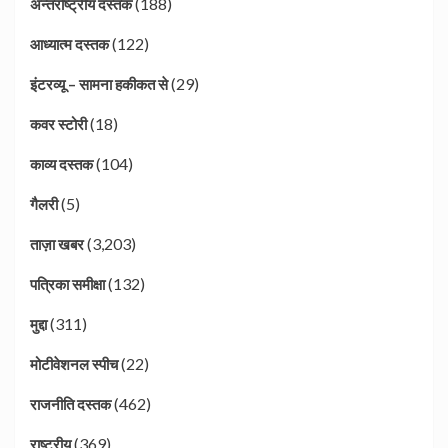
(188)
अन्तर्राष्ट्रीय दस्तक
(122)
आध्यात्म दस्तक
(29)
इंटरव्यू – सामना हकीकत से
(18)
कवर स्टोरी
(104)
काव्य दस्तक
(5)
गैलरी
(3,203)
ताज़ा खबर
(132)
पत्रिका समीक्षा
(311)
मुद्दा
(22)
मोटीवेशनल स्पीच
(462)
राजनीति दस्तक
(369)
राष्ट्रीय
● ● ● ●
All entries need to be duplicated exactly, apart from the images.

(188)
अन्तर्राष्ट्रीय दस्तक
(122)
आध्यात्म दस्तक
(29)
इंटरव्यू – सामना हकीकत से
(18)
कवर स्टोरी
(104)
काव्य दस्तक
(5)
गैलरी
(3,203)
ताज़ा खबर
(132)
पत्रिका समीक्षा
(311)
मुद्दा
(22)
मोटीवेशनल स्पीच
(462)
राजनीति दस्तक
(369)
राष्ट्रीय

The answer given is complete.